The headlines worked hard to catch my attention. "Midterm elections a referendum on Obama's... " "Tea Party rally set for..." "Jon Stewart and Stephen Colbert storm the Mall to..."
Skim. Glance. Ignore. Blissfully unaware, I joined the ranks of the nonvoters.
Not that I don't care. I do. I care about the direction of the country's foreign policy. I'll take collaborative and globally engaging over hawkish and isolationist, free trade over protectionism. I care about electing qualified, principled, rational representatives over reactionary partisan demagogues. I care about the protection of personal freedoms, I care about voting as a civic duty and I care about how elections impact my wallet.
But I clearly don't care ENOUGH about these things to search for an absentee voter form, research the candidates and send it in.
If I learned anything as a former politics junkie, it's that voters are inherently self-interested. When you choose whether to vote, you weigh the positives of voting (the chance your vote will influence the outcome, the feeling of patriotism and involvement you get by participating, how likely it is your party or candidate will win) against the negatives (the hassle of getting to the polls, bad weather, the time spent reading about the candidates and issues, the reality that your vote probably won't affect the election). For me it's simple: I'm 8,000 miles away. Apathy won.

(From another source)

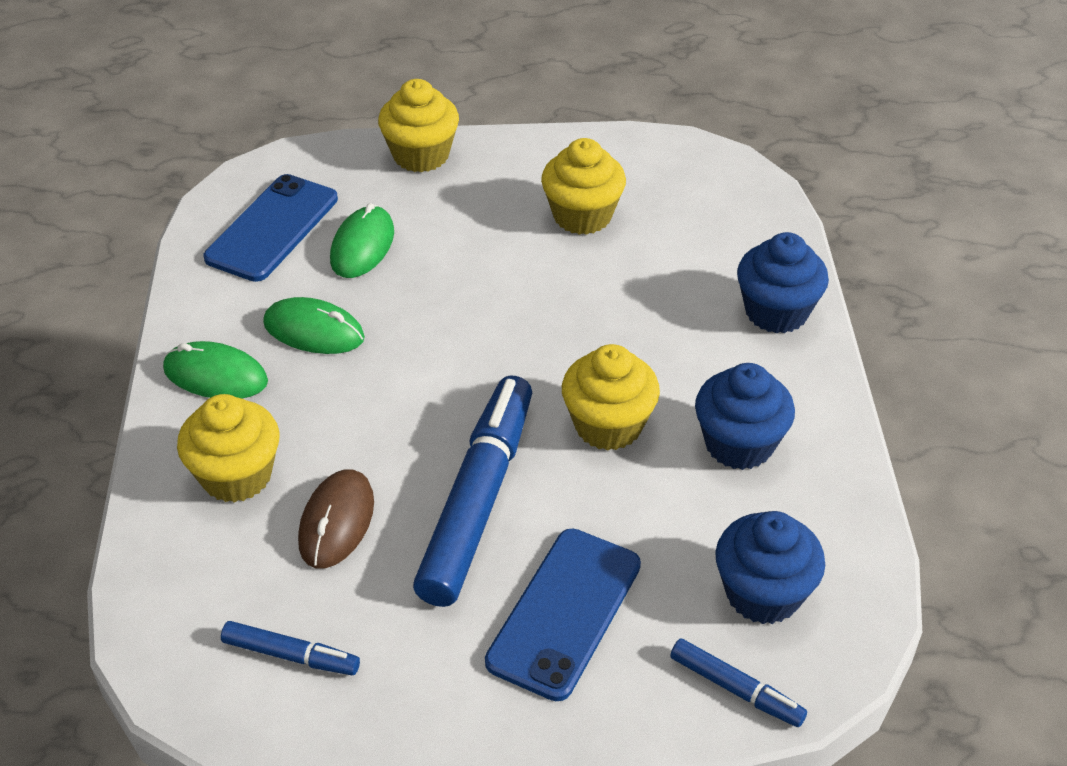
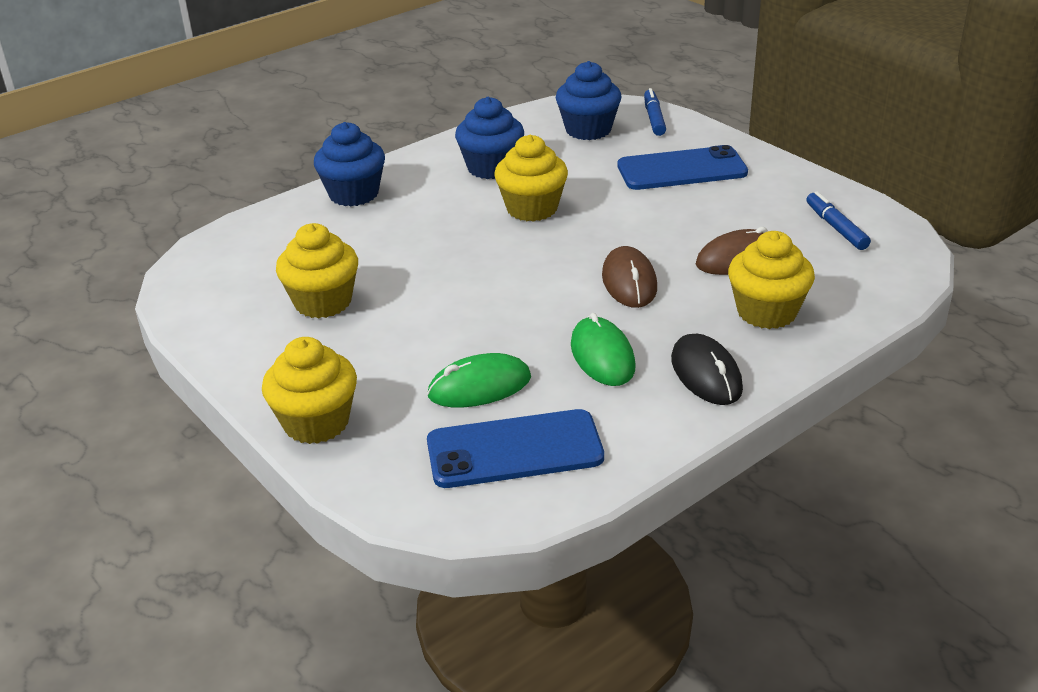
camera: 125 degrees left, 10 degrees down
(215, 375) = (706, 374): green mouse -> black mouse
(394, 414) = (629, 282): none -> brown mouse
(478, 500) = (650, 223): blue marker -> none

Guess I'll vote twice next time.
Whenver I turned on my TV this October in Shenzhen, China, I saw public service announcements from Hong Kong encouraging people to wash their hands, remove standing water to prevent the spread of mosquitoes, stop smoking indoors. Whenever Joe Voter turned on his TV in Akron, Ohio, he saw candidates bashing each other for sending his job to China, for allowing tax breaks for American companies doing business in China, for ordering a second plate of fried noodles at P.F. Chang's.
One candidate for Senate in Connecticut actually asked his opponent why her company manufactured action figures in China and not in the U.S. I'd like to ask him if he'd pay $25 for a G.I. Joe if she moved her factory to New Haven.

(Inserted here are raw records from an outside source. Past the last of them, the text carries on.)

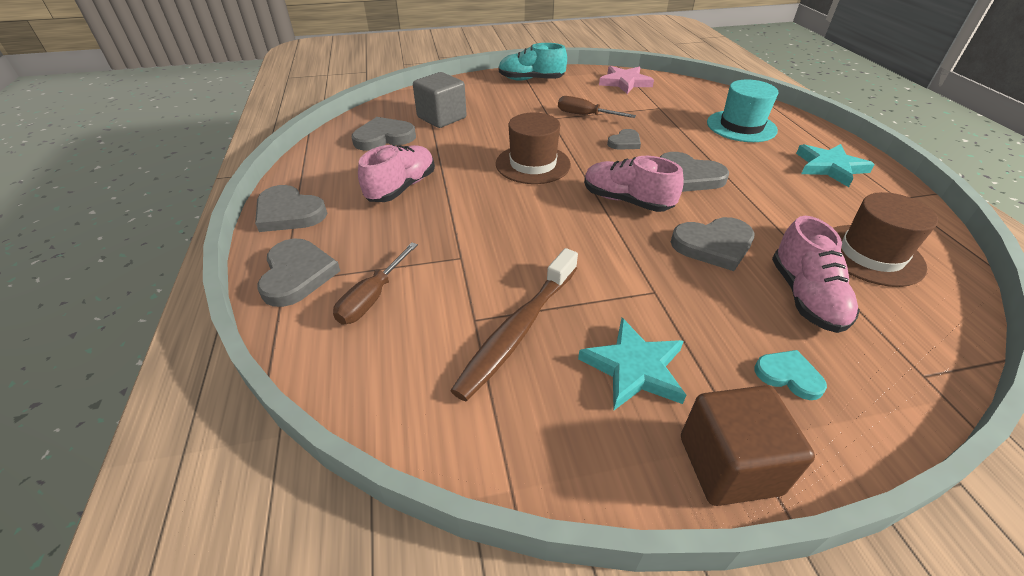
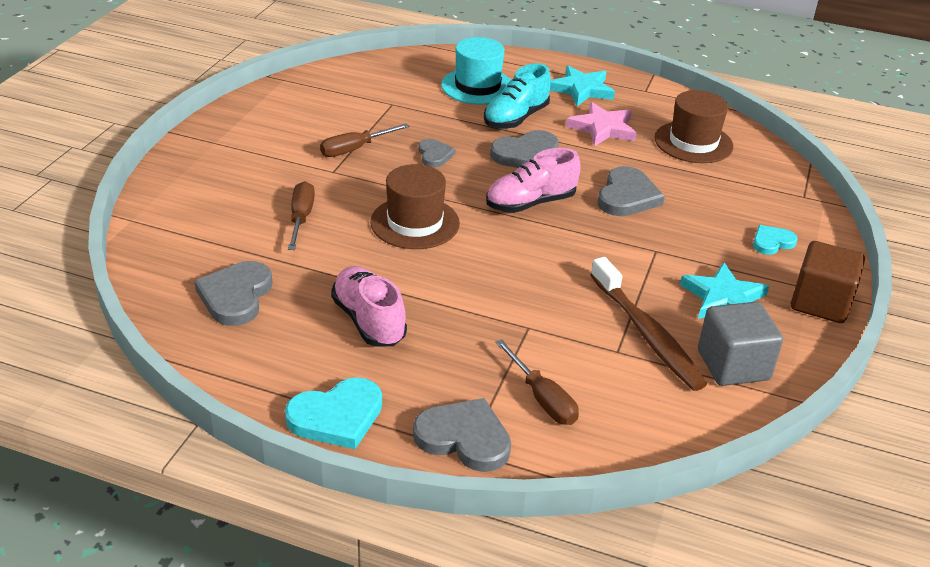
camera: 60 degrees left, 5 degrees down
(289, 213) = (337, 417): grey heart -> turquoise heart
(442, 118) = (239, 238): grey cube -> grey cube (733, 365)
(486, 127) = (301, 218): none -> brown screwdriver
(531, 80) = (223, 141): turquoise shoe -> turquoise shoe (516, 118)
(625, 82) = (313, 93): pink star -> pink star (602, 128)
(805, 297) = (711, 193): pink shoe -> none

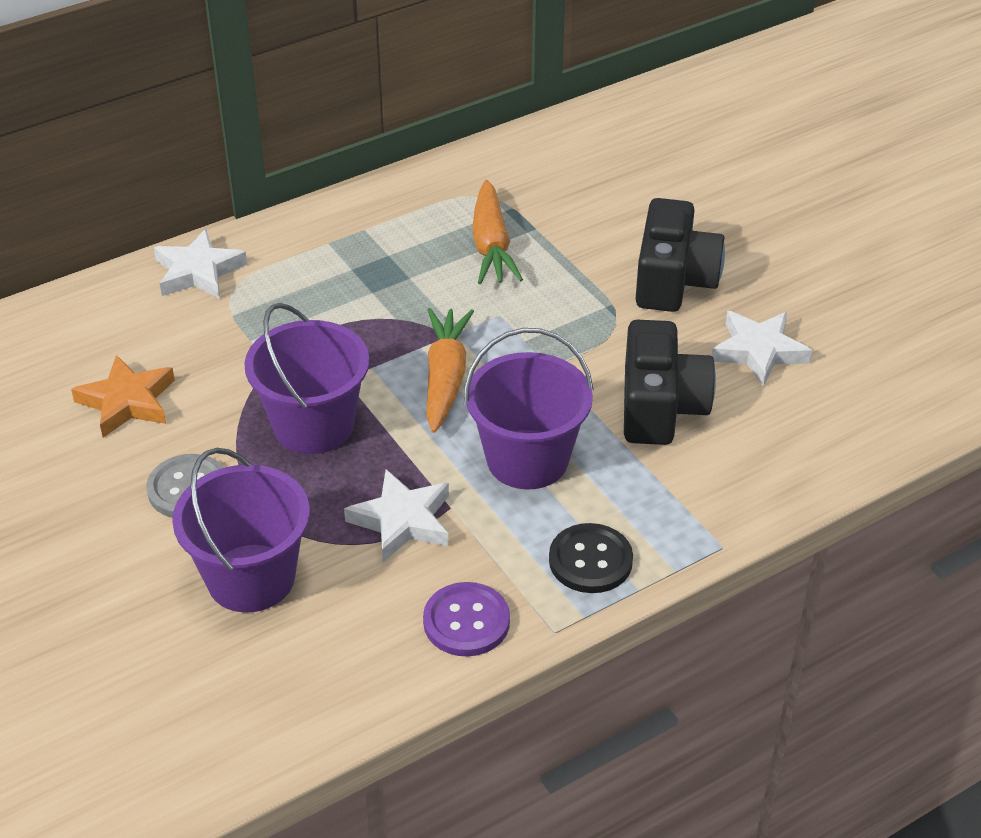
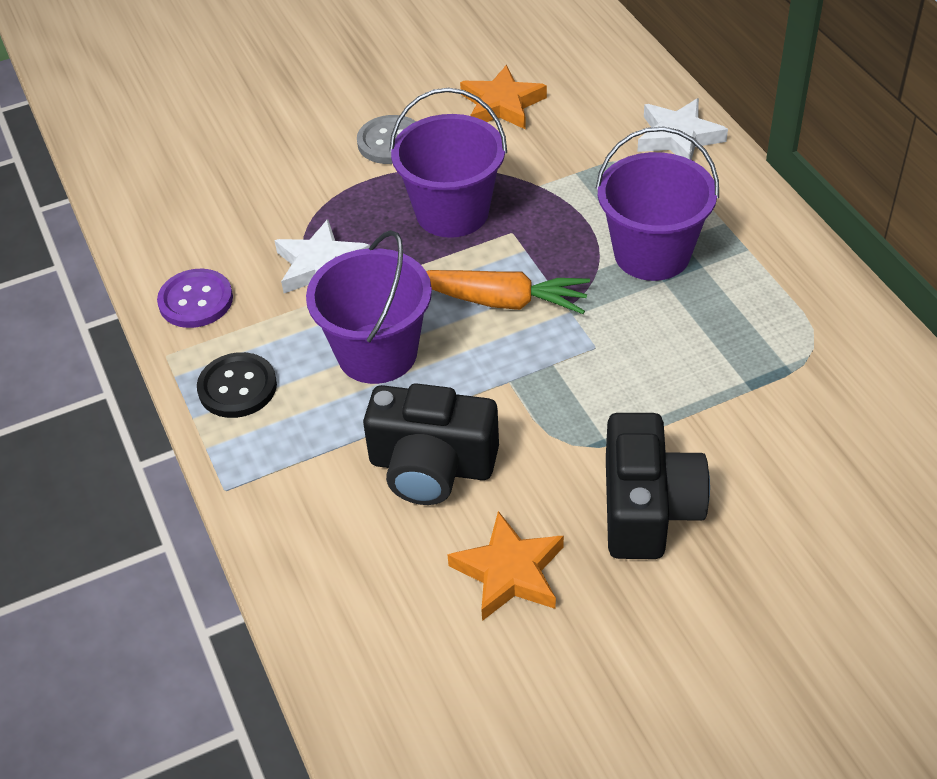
camera: 100 degrees right, 5 degrees up
(251, 578) = (283, 178): purple bucket -> purple bucket (652, 254)
(491, 245) = (717, 348): orange carrot -> none
(674, 280) = (648, 508): black camera -> black camera turned 105 degrees counterclockwise
(758, 351) = (509, 572): white star -> orange star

Clearly, I'm an anomaly. I live in China. I like China. And companies like mine that export to the U.S. only stand to lose from a rise in the RMB or consumer anger towards goods that are Made in China. Employment's down, frustration is high, workers are looking for an easy target and politicians are happy to oblige. I get it.
But I can't help but think that they would feel differently if they knew how much Chinese workers like and respect America, and that this transition of manufacturing jobs is a difficult process but one that has happened before. With its easy access to raw materials and lower wages, America "took" manufacturing jobs from Britain in the 1800s. Twenty years ago, we had the same debate as NAFTA came into being and Mexico began to drain textile jobs and other light manufacturing work from the US. Now in China, as wages rise, the Renminbi appreciates, and the country develops its expertise in heavy industry and R&D, these same light manufacturing jobs will eventually and naturally shift to Vietnam, Malaysia and other low-wage, low-skill countries.
Rationally, this makes sense. But that's ignoring the fact that China is different from Mexico and Malaysia and Vietnam because it's not just about jobs. It's about the deep-seated fear that each job lost to China is another bit of American primacy lost. It's about being the uncontested Number One Superpower for a few generations and seeing that start to slip away. This fear has staying power. The U.S.-China relationship will be the defining foreign policy dynamic of the 21st century, and
this guy even says historians may come to see the War on Terror as just "an interlude between great power competition, the kind of thing the United States could afford to focus on in those unipolar years between its rivalry with the Soviet Union and its rivalry with China."
Since I didn't lose my job to this recession - in fact, I'm working for the enemy - it's easy to discuss this in the detached framework of natural economic flow. I know our high unemployment numbers represent actual Americans having an incredibly tough time. But instead of vilifying a country we're inextricably tied to economically, responsible politicians need to focus on cushioning the transition: providing economic safety nets and retraining programs for those whose jobs can be done for $0.80 and a bowl of rice in Chengdu.